Work instructions
Find the line that holds "Gales) Indonesia Irak Irán Kuwait Irlanda" in the material below. Output that line and each one after it exactly, but not the pictures.
-------- Provided material
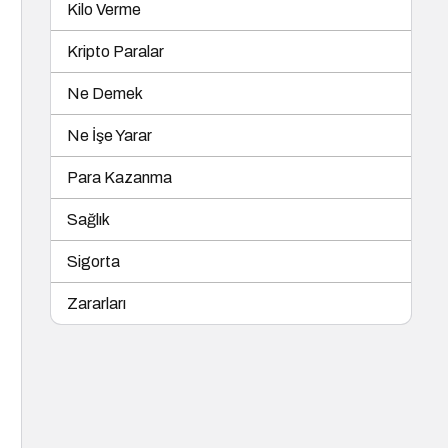
Kilo Verme
Kripto Paralar
Ne Demek
Ne İşe Yarar
Para Kazanma
Sağlık
Sigorta
Zararları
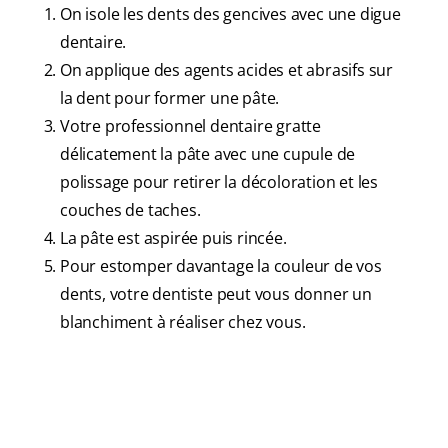
On isole les dents des gencives avec une digue
dentaire.
On applique des agents acides et abrasifs sur
la dent pour former une pâte.
Votre professionnel dentaire gratte
délicatement la pâte avec une cupule de
polissage pour retirer la décoloration et les
couches de taches.
La pâte est aspirée puis rincée.
Pour estomper davantage la couleur de vos
dents, votre dentiste peut vous donner un
blanchiment à réaliser chez vous.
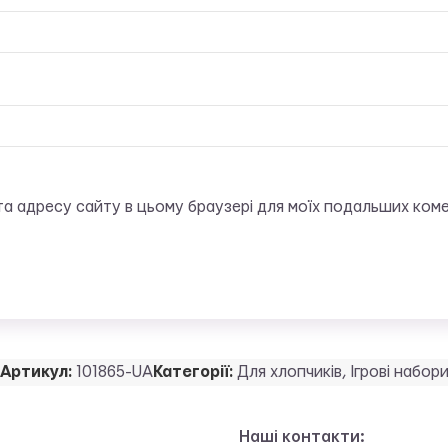
, та адресу сайту в цьому браузері для моїх подальших коме
Артикул:
101865-UA
Категорії:
Для хлопчиків
,
Ігрові набор
Наші контакти:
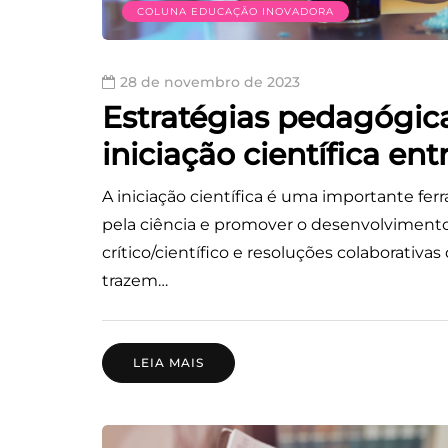
COLUNA EDUCAÇÃO INOVADORA
28 de novembro de 2023
Estratégias pedagógica
iniciação científica en
A iniciação científica é uma importante fe
pela ciência e promover o desenvolviment
crítico/científico e resoluções colaborativ
trazem…
LEIA MAIS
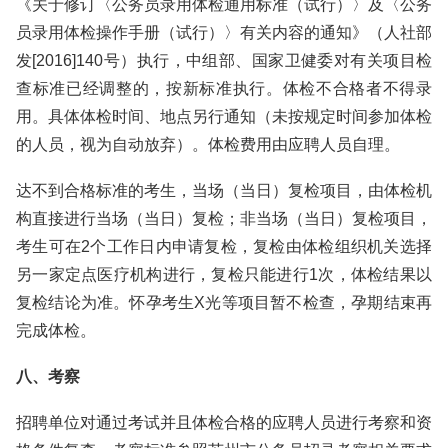
《关于修订〈公务员录用体检通用标准（试行）〉及〈公务
员录用体检操作手册（试行）〉有关内容的通知》（人社部
发[2016]140号）执行，中组部、国家卫健委对有关项目检
查标准已经调整的，按新标准执行。体检不合格者不得录
用。具体体检时间、地点另行通知（未按规定时间参加体检
的人员，视为自动放弃）。体检费用由应聘人员自理。
达不到合格标准的考生，当场（当日）复检项目，由体检机
构直接进行当场（当日）复检；非当场（当日）复检项目，
考生可在2个工作日内申请复检，复检由体检组织机关选择
另一家定点医疗机构进行，复检只能进行1次，体检结果以
复检结论为准。怀孕考生X光等项目暂不检查，孕期结束再
完成体检。
八、考察
招聘单位对通过考试并且体检合格的应聘人员进行考察和资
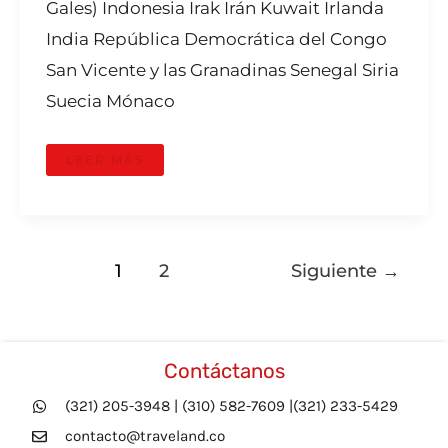
Gales) Indonesia Irak Irán Kuwait Irlanda
India República Democrática del Congo
San Vicente y las Granadinas Senegal Siria
Suecia Mónaco
LEER MÁS
1
2
Siguiente
→
Contáctanos
(321) 205-3948 | (310) 582-7609 |(321) 233-5429
contacto@traveland.co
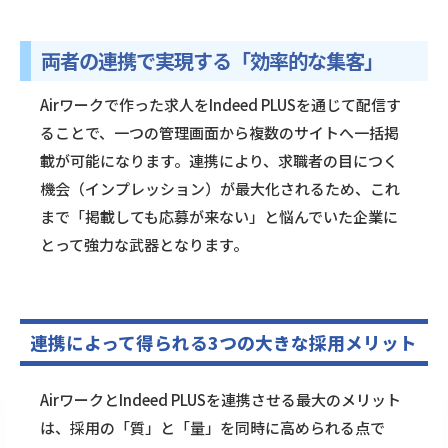
両者の連携で実現する「効率的な集客」
Airワークで作った求人をIndeed PLUSを通じて配信す
ることで、一つの管理画面から複数のサイトへ一括掲
載が可能になります。連携により、求職者の目につく
機会（インプレッション）が最大化されるため、これ
まで「掲載しても応募が来ない」と悩んでいた企業に
とって強力な武器となります。
連携によって得られる3つの大きな採用メリット
AirワークとIndeed PLUSを連携させる最大のメリット
は、採用の「質」と「量」を同時に高められる点で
----------------
Solution
Gales) Indonesia Irak Irán Kuwait Irlanda
India República Democrática del Congo
San Vicente y las Granadinas Senegal Siria
Suecia Mónaco
LEER MÁS
1
2
Siguiente
→
Contáctanos
(321) 205-3948 | (310) 582-7609 |(321) 233-5429
contacto@traveland.co
両者の連携で実現する「効率的な集客」
Airワークで作った求人をIndeed PLUSを通じて配信す
ることで、一つの管理画面から複数のサイトへ一括掲
載が可能になります。連携により、求職者の目につく
機会（インプレッション）が最大化されるため、これ
まで「掲載しても応募が来ない」と悩んでいた企業に
とって強力な武器となります。
連携によって得られる3つの大きな採用メリット
AirワークとIndeed PLUSを連携させる最大のメリット
は、採用の「質」と「量」を同時に高められる点で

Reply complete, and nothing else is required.